O estado supostamente representa os interesses da coletividade, e a empresa privada representa o interesse dos seus proprietários. Sempre que a operação de um serviço ou a produção de um bem causar algum dano à coletividade, ou busca pelo interesse privado dos proprietários da empresa for danosa para a coletividade, o estado tem um interesse em atuar naquele setor. Quais são os modos de atuação do Estado? Ele pode regular o setor ou atuar diretamente, ou seja, ter uma empresa estatal que produz o bem ou presta aquele serviço. 

E por que se opta por um ou outro? 

O modelo que a gente chama de neoliberal, que é o que vem lá do governo FHC [Fernando Henrique Cardoso] no Brasil, parte do princípio de que o interesse da coletividade, que é supostamente perseguido pelo Estado, pode ser alcançado por meio da regulação. Então não precisa ter uma empresa estatal atuando diretamente no segmento.  

Vamos pegar o exemplo da empresa que foi privatizada na década de 1990, a Vale. O entendimento anterior é de que o Estado tinha que atuar diretamente no setor para garantir que os interesses do país fossem atendidos fossem atendidos pela Vale estatal, antes da privatização. Por exemplo, garantir que o setor de aço tenha acesso a minério de ferro, independente da produção em outros lugares do mundo, de crises, etc. 

A visão neoliberal parte do princípio de que se pode privatizar a empresa e regular o setor. Então basta que você tenha uma agência que regule essa atividade e faça com que o interesse do agente privado, o proprietário da empresa que foi privatizada, se alinhe ao interesse da coletividade. Essa é a teoria por trás do argumento em favor da privatização.  

O argumento de manter por manter as atividades estatais diz justamente que só a regulação não é suficiente, porque é necessário ter poder econômico. Não basta a caneta, tem que ter a máquina. Na realidade brasileira, as agências reguladoras acabam sendo capturadas pelas empresas privadas que elas deveriam regular, porque o Estado só passa a ter a caneta. Ele passa a ser capaz de legislar, mas não tem capacidade de impor a implementação da sua legislação. 

No caso, por exemplo, do setor de petróleo e gás, a Petrobras cumpre um papel no preço de combustíveis. O governo não precisa fazer muita regulação sobre isso. Ele regula a tributação, etc., mas é a Petrobras, sendo uma empresa estatal, que determina ali pelo seu tamanho como vai funcionar o mercado de combustíveis no Brasil, que tem agentes privados. O peso da Petrobras faz com que o Estado tenha mais do que a caneta, mas também tem uma capacidade de direcionar ao setor diretamente. É para isso que se mantém uma estatal. 

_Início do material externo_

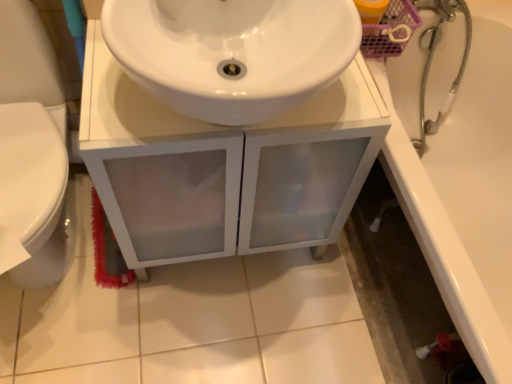
Image resolution: width=512 pixels, height=384 pixels. Find the location of `free space in front of white frosted glass cabinet at center`. free space in front of white frosted glass cabinet at center is located at coordinates (204, 332).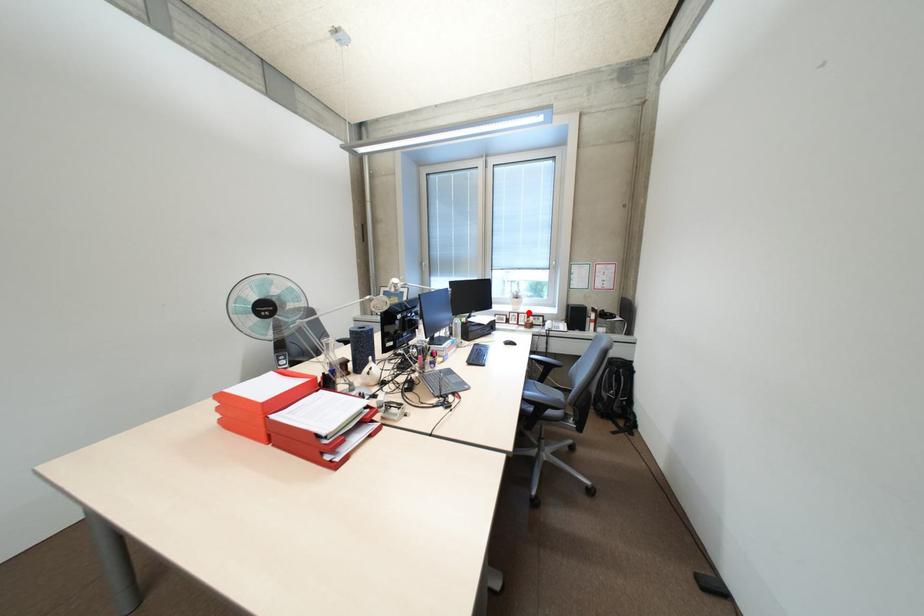
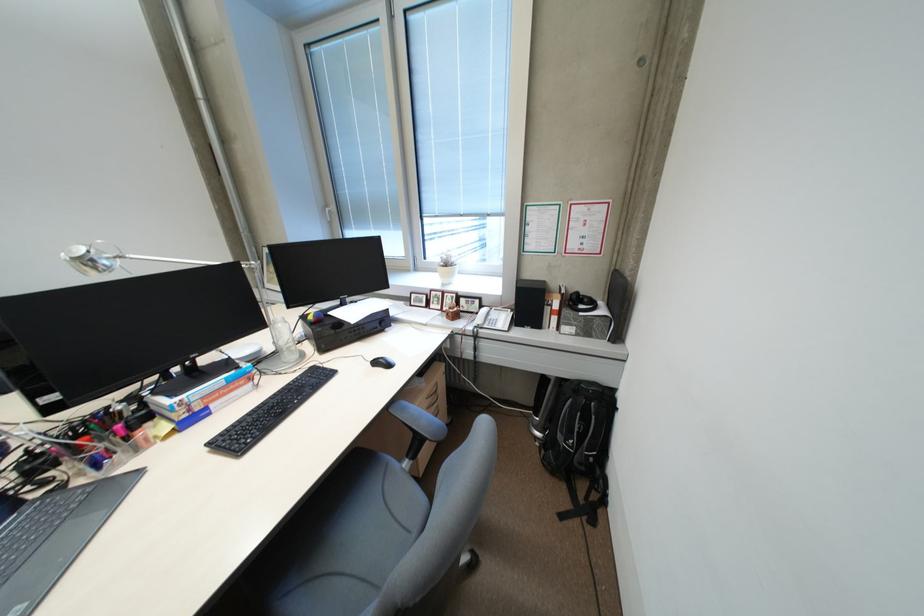
The point at the highlighted location is marked in the first image. Where is the corresponding point in the second image?

(454, 292)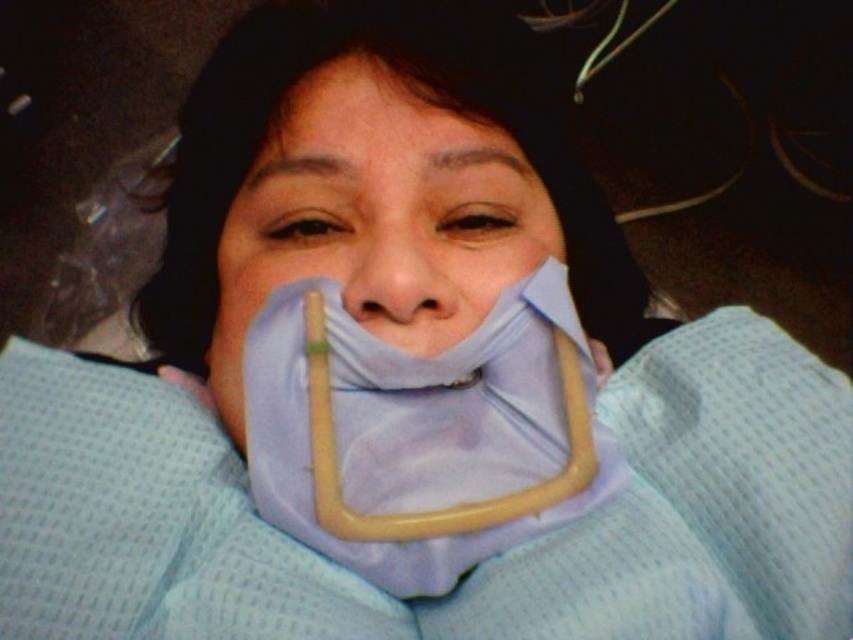
Question: Does light blue fabric at center have a larger size compared to blue fabric mask at center?

Choices:
 (A) no
 (B) yes

Answer: (A)

Question: Estimate the real-world distances between objects in this image. Which object is farther from the light blue fabric at center?

Choices:
 (A) blue fabric mask at center
 (B) matte blue fabric at center

Answer: (B)

Question: Is blue fabric mask at center wider than matte blue fabric at center?

Choices:
 (A) no
 (B) yes

Answer: (B)

Question: Is light blue fabric at center further to the viewer compared to blue fabric mask at center?

Choices:
 (A) yes
 (B) no

Answer: (B)

Question: Which object is the farthest from the matte blue fabric at center?

Choices:
 (A) light blue fabric at center
 (B) blue fabric mask at center

Answer: (A)

Question: Among these objects, which one is nearest to the camera?

Choices:
 (A) light blue fabric at center
 (B) matte blue fabric at center

Answer: (A)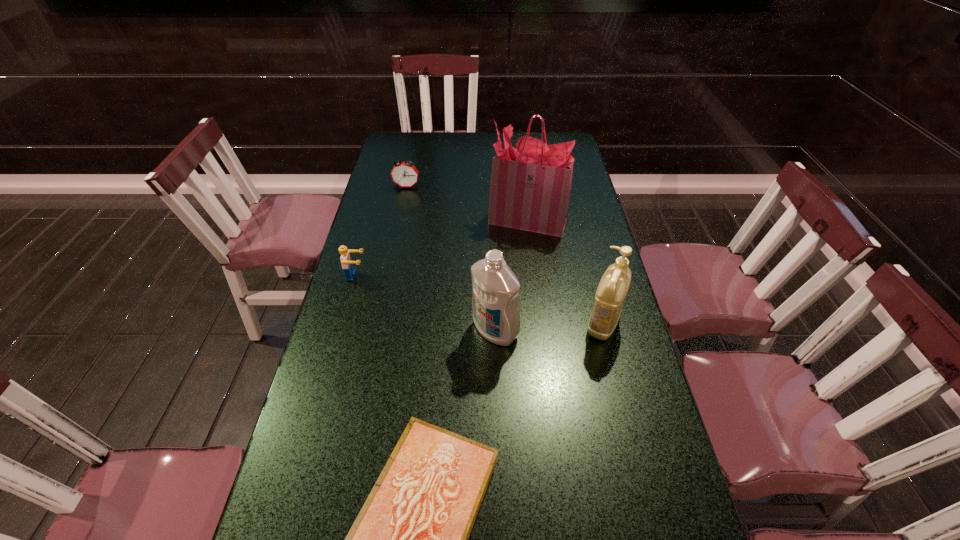
Image resolution: width=960 pixels, height=540 pixels. Find the location of `vacant space that satisfies the following two spatial constraints: 1. on the clock face of the alarm clock; 2. on the right side of the fifth shortest object`. vacant space that satisfies the following two spatial constraints: 1. on the clock face of the alarm clock; 2. on the right side of the fifth shortest object is located at coordinates pos(376,330).

The height and width of the screenshot is (540, 960). Find the location of `vacant space that satisfies the following two spatial constraints: 1. on the clock face of the farthest object; 2. on the left side of the fifth shortest object`. vacant space that satisfies the following two spatial constraints: 1. on the clock face of the farthest object; 2. on the left side of the fifth shortest object is located at coordinates (376, 330).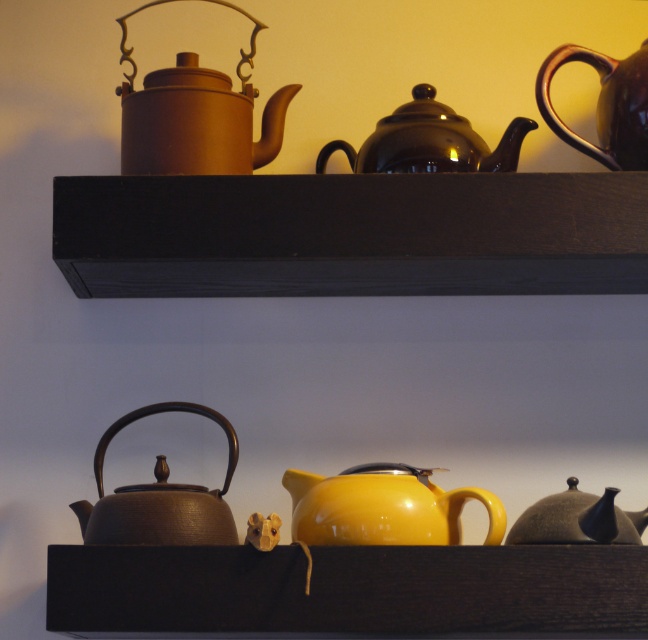
Question: Estimate the real-world distances between objects in this image. Which object is closer to the yellow glossy teapot at center?

Choices:
 (A) matte brown teapot at lower left
 (B) matte brown teapot at upper left
 (C) black wood shelf at upper center
 (D) matte brown teapot at lower right

Answer: (D)

Question: Where is yellow glossy teapot at center located in relation to matte brown teapot at lower left in the image?

Choices:
 (A) right
 (B) left

Answer: (A)

Question: Among these points, which one is nearest to the camera?

Choices:
 (A) (251, 42)
 (B) (397, 470)
 (C) (157, 468)

Answer: (B)

Question: Is black wood shelf at upper center in front of shiny dark brown teapot at upper right?

Choices:
 (A) yes
 (B) no

Answer: (A)

Question: Which point is closer to the camera?

Choices:
 (A) black wood shelf at upper center
 (B) shiny dark brown teapot at upper right
 (C) matte brown teapot at lower right

Answer: (C)

Question: Is matte brown teapot at upper left positioned before yellow glossy teapot at center?

Choices:
 (A) yes
 (B) no

Answer: (B)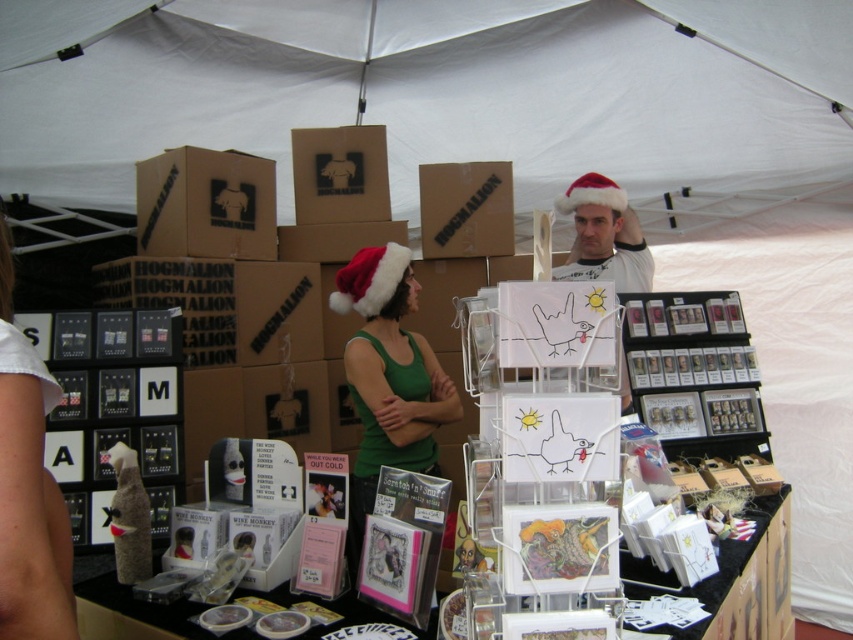
You are a customer at the market stall and want to pick up the cardboard box at upper center. However, the red velvet santa hat at center is blocking your access. Can you move the hat to reach the box?

The cardboard box at upper center is positioned under the red velvet santa hat at center, so you would need to move the hat to access the box.

You are a customer at the market stall. You notice the cardboard box at upper center and the red velvet santa hat at center. Which item is taller?

The cardboard box at upper center is taller than the red velvet santa hat at center.

You are a customer at the market stall and want to place the red velvet santa hat at center on top of the cardboard box at upper center. Based on their sizes, do you think this will be possible?

The cardboard box at upper center might be wider than red velvet santa hat at center, so it is possible that the hat can be placed on top as long as its width is sufficient to support it.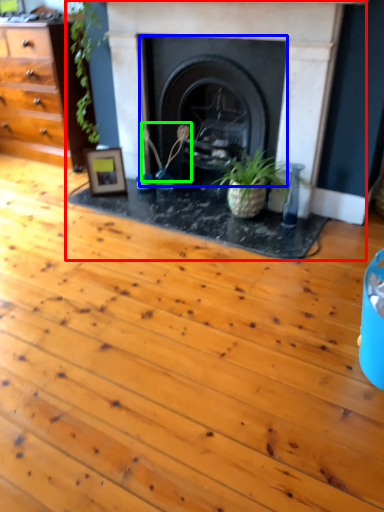
Question: Estimate the real-world distances between objects in this image. Which object is farther from fireplace (highlighted by a red box), fireplace (highlighted by a blue box) or plant (highlighted by a green box)?

Choices:
 (A) fireplace
 (B) plant

Answer: (B)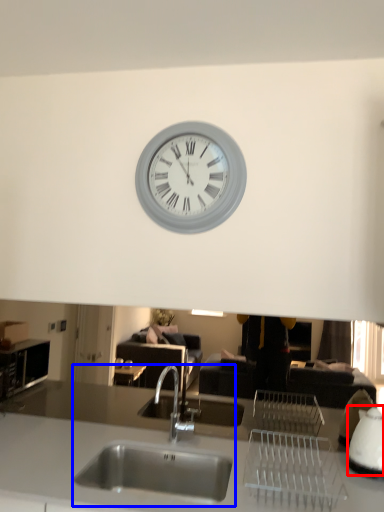
Question: Among these objects, which one is farthest to the camera, appliance (highlighted by a red box) or sink (highlighted by a blue box)?

Choices:
 (A) appliance
 (B) sink

Answer: (A)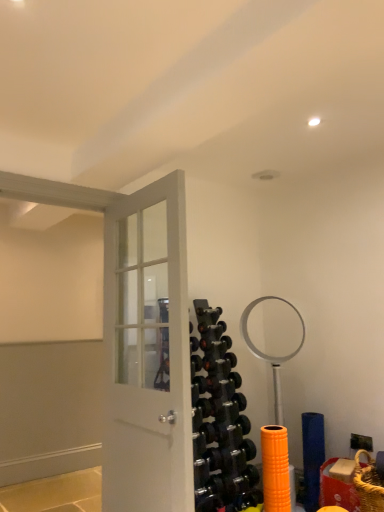
Question: Is black rubber dumbbell at center, arranged as the 3th dumbbell when viewed from the top, positioned in front of black rubber dumbbell at center, which is counted as the first dumbbell, starting from the top?

Choices:
 (A) yes
 (B) no

Answer: (A)

Question: Does black rubber dumbbell at center, arranged as the 3th dumbbell when viewed from the top, have a lesser height compared to black rubber dumbbell at center, which is counted as the first dumbbell, starting from the top?

Choices:
 (A) no
 (B) yes

Answer: (A)

Question: Are black rubber dumbbell at center, which is counted as the first dumbbell, starting from the bottom, and black rubber dumbbell at center, which is counted as the first dumbbell, starting from the top, far apart?

Choices:
 (A) yes
 (B) no

Answer: (B)

Question: Is black rubber dumbbell at center, which is counted as the first dumbbell, starting from the bottom, aimed at black rubber dumbbell at center, acting as the 3th dumbbell starting from the bottom?

Choices:
 (A) no
 (B) yes

Answer: (A)

Question: Is black rubber dumbbell at center, arranged as the 3th dumbbell when viewed from the top, further to the viewer compared to black rubber dumbbell at center, acting as the 3th dumbbell starting from the bottom?

Choices:
 (A) yes
 (B) no

Answer: (B)

Question: From a real-world perspective, relative to black rubber dumbbell at center, placed as the 2th dumbbell when sorted from bottom to top, is black rubber dumbbell at center, acting as the 3th dumbbell starting from the bottom, vertically above or below?

Choices:
 (A) above
 (B) below

Answer: (A)

Question: Is point (211, 347) positioned closer to the camera than point (230, 355)?

Choices:
 (A) farther
 (B) closer

Answer: (A)

Question: From the image's perspective, is black rubber dumbbell at center, acting as the 3th dumbbell starting from the bottom, above or below black rubber dumbbell at center, placed as the 2th dumbbell when sorted from bottom to top?

Choices:
 (A) above
 (B) below

Answer: (A)

Question: Is black rubber dumbbell at center, acting as the 3th dumbbell starting from the bottom, situated inside black rubber dumbbell at center, the 2th dumbbell in the top-to-bottom sequence, or outside?

Choices:
 (A) inside
 (B) outside

Answer: (B)

Question: In terms of width, does black rubber dumbbell at center, which is counted as the first dumbbell, starting from the bottom, look wider or thinner when compared to white glossy door at center?

Choices:
 (A) wide
 (B) thin

Answer: (B)

Question: Is black rubber dumbbell at center, arranged as the 3th dumbbell when viewed from the top, situated inside white glossy door at center or outside?

Choices:
 (A) outside
 (B) inside

Answer: (A)

Question: From a real-world perspective, relative to white glossy door at center, is black rubber dumbbell at center, which is counted as the first dumbbell, starting from the bottom, vertically above or below?

Choices:
 (A) above
 (B) below

Answer: (B)

Question: From the image's perspective, is black rubber dumbbell at center, which is counted as the first dumbbell, starting from the bottom, above or below white glossy door at center?

Choices:
 (A) above
 (B) below

Answer: (B)

Question: In terms of width, does black rubber dumbbell at center, placed as the 2th dumbbell when sorted from bottom to top, look wider or thinner when compared to black rubber dumbbell at center, acting as the 3th dumbbell starting from the bottom?

Choices:
 (A) wide
 (B) thin

Answer: (A)

Question: Looking at the image, does black rubber dumbbell at center, placed as the 2th dumbbell when sorted from bottom to top, seem bigger or smaller compared to black rubber dumbbell at center, which is counted as the first dumbbell, starting from the top?

Choices:
 (A) small
 (B) big

Answer: (B)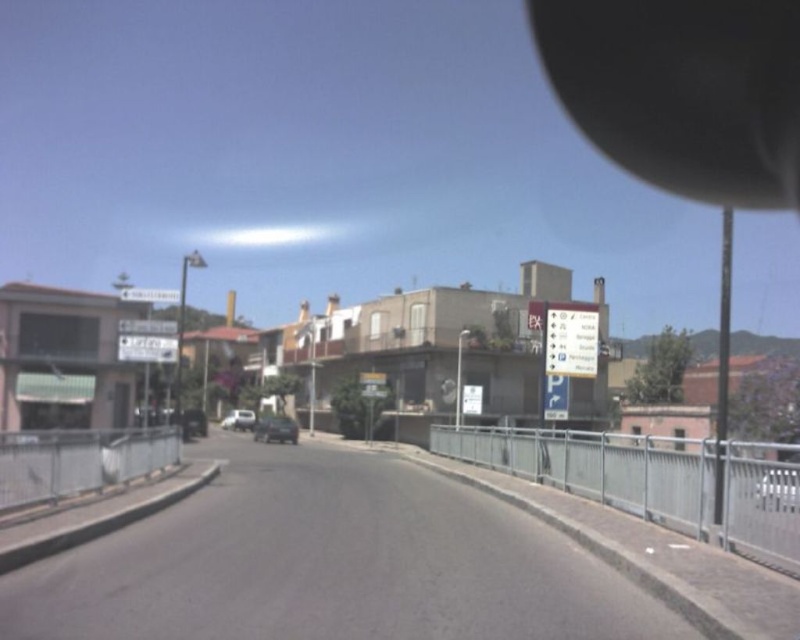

E justamente por isso que no inverso se avalia que não tem nenhum motivo para ter uma estatal. Por exemplo, setores que têm agentes produtivos muito pequenos. Nenhuma padaria tem condição de enfrentar uma regulação do governo, por exemplo, sobre o que que pode ou não ter no pãozinho francês, porque eles não são grandes. Se tivesse uma empresa que controlasse 60% das padarias do Brasil, talvez o Estado tivesse interesse em ter uma padaria estatal. Como são empresas, no geral, muito pequenas, a caneta do Estado é mais poderosa.